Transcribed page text
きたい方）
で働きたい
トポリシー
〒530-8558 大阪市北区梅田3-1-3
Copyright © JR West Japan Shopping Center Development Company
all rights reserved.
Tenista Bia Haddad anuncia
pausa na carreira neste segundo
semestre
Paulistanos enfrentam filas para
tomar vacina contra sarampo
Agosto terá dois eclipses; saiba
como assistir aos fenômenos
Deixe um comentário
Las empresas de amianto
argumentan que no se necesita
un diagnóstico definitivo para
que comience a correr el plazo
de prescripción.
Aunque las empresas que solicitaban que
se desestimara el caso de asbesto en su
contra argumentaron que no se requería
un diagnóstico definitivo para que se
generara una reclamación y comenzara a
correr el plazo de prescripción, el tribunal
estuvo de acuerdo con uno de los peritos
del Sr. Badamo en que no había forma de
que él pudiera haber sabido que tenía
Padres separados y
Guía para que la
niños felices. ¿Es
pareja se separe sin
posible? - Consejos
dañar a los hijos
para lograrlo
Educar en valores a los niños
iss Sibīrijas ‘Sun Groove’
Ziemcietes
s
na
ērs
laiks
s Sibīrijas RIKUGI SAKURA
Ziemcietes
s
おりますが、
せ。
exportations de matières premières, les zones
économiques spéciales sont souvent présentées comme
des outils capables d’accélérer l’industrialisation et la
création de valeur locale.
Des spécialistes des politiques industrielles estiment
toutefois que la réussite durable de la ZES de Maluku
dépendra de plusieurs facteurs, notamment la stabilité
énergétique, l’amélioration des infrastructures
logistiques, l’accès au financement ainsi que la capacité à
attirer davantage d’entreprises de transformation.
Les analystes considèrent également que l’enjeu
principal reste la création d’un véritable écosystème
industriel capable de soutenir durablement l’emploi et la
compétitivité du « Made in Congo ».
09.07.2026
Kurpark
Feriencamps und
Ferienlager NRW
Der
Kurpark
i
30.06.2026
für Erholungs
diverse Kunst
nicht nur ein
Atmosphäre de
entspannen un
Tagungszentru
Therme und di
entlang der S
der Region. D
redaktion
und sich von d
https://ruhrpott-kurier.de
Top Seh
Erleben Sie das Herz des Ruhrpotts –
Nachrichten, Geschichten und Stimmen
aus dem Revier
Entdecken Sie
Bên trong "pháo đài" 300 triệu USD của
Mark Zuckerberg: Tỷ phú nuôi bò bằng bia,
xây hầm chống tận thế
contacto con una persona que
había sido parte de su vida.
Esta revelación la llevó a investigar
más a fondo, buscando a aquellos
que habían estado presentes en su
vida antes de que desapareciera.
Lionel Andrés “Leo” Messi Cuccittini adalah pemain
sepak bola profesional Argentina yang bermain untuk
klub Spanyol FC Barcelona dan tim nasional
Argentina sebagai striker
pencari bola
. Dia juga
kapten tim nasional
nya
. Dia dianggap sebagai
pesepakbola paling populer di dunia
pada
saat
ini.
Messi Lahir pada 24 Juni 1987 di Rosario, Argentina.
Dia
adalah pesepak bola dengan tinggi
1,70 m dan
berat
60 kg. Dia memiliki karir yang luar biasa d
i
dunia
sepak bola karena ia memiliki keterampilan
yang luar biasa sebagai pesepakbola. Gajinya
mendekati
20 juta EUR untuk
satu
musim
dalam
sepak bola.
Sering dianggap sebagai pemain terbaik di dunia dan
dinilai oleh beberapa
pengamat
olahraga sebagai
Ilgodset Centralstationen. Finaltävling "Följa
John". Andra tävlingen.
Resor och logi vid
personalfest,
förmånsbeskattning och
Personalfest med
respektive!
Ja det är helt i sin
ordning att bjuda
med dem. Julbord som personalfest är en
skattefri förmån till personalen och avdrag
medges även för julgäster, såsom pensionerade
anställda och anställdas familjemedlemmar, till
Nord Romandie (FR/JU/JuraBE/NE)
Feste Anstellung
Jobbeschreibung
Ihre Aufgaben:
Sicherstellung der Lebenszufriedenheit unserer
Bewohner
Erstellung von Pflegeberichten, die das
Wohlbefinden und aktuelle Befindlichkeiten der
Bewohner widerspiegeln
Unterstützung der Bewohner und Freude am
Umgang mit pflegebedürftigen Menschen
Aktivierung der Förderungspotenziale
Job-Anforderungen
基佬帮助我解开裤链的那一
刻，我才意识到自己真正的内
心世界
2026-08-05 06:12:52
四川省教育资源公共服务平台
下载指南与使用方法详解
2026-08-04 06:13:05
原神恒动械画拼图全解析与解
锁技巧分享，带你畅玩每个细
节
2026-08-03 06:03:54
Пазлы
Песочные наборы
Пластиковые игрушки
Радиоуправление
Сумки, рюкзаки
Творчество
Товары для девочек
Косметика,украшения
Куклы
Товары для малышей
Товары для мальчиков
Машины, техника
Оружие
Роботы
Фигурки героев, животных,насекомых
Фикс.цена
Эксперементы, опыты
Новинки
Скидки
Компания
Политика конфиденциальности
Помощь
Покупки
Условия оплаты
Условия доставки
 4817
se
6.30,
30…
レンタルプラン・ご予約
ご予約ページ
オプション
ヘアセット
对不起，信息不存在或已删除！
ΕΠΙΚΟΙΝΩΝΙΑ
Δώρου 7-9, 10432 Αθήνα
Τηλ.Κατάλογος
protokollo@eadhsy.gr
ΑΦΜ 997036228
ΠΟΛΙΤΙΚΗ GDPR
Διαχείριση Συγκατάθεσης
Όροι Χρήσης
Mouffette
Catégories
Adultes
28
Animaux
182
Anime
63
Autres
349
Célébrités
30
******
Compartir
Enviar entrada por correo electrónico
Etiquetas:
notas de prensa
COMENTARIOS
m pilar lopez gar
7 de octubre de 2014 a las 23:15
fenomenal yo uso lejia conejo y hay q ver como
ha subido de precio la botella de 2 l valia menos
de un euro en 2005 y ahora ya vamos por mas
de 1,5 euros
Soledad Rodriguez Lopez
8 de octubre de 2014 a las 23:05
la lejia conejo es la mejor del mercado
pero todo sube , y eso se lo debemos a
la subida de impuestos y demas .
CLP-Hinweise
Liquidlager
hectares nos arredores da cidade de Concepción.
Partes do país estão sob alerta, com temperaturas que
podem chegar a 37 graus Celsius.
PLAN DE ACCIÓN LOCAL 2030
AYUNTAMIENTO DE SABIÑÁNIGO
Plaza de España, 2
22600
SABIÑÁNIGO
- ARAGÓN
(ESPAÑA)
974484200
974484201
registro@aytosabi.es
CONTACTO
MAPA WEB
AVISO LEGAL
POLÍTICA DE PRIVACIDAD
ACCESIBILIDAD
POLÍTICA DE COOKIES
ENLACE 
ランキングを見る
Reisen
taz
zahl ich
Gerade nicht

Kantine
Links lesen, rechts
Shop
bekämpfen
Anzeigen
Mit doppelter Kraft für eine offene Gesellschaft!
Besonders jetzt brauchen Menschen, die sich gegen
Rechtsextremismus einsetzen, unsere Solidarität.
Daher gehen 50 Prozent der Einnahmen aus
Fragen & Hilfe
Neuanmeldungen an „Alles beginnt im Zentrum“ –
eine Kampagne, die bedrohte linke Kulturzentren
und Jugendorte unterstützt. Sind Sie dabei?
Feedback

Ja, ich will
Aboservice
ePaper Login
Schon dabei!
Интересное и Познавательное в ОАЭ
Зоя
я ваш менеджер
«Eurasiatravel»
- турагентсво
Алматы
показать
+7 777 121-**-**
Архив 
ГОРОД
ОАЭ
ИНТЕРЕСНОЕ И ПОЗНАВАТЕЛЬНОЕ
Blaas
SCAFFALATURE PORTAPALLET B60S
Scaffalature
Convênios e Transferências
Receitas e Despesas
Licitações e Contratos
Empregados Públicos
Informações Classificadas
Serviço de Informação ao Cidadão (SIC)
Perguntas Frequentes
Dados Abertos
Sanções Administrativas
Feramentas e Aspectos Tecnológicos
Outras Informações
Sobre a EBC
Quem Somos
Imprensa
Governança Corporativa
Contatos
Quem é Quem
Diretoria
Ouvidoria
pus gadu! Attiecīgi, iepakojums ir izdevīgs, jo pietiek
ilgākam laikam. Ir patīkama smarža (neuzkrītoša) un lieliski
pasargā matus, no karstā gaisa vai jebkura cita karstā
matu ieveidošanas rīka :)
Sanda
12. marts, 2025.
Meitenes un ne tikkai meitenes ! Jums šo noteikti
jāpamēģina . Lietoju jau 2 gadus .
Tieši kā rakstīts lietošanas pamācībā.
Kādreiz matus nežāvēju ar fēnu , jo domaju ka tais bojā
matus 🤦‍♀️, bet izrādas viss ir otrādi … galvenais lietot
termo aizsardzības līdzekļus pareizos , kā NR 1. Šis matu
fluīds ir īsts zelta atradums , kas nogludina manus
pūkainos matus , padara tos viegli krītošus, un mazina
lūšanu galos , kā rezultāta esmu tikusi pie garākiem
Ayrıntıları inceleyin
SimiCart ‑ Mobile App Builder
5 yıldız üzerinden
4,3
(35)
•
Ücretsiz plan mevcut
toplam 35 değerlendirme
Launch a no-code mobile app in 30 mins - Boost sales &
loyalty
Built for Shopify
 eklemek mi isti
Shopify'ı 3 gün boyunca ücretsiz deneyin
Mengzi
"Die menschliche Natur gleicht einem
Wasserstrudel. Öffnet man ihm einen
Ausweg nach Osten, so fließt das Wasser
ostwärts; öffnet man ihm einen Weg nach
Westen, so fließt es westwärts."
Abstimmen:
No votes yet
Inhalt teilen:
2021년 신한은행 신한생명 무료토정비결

Task goal
Starting at the beginning of the rows and ending at the row containing "se desestimara el caso de asbesto en su", rewrite the text with "Agosto" replaced by "Setembro" and everything else left unchanged.

Result of the exercise
きたい方）
で働きたい
トポリシー
〒530-8558 大阪市北区梅田3-1-3
Copyright © JR West Japan Shopping Center Development Company
all rights reserved.
Tenista Bia Haddad anuncia
pausa na carreira neste segundo
semestre
Paulistanos enfrentam filas para
tomar vacina contra sarampo
Setembro terá dois eclipses; saiba
como assistir aos fenômenos
Deixe um comentário
Las empresas de amianto
argumentan que no se necesita
un diagnóstico definitivo para
que comience a correr el plazo
de prescripción.
Aunque las empresas que solicitaban que
se desestimara el caso de asbesto en su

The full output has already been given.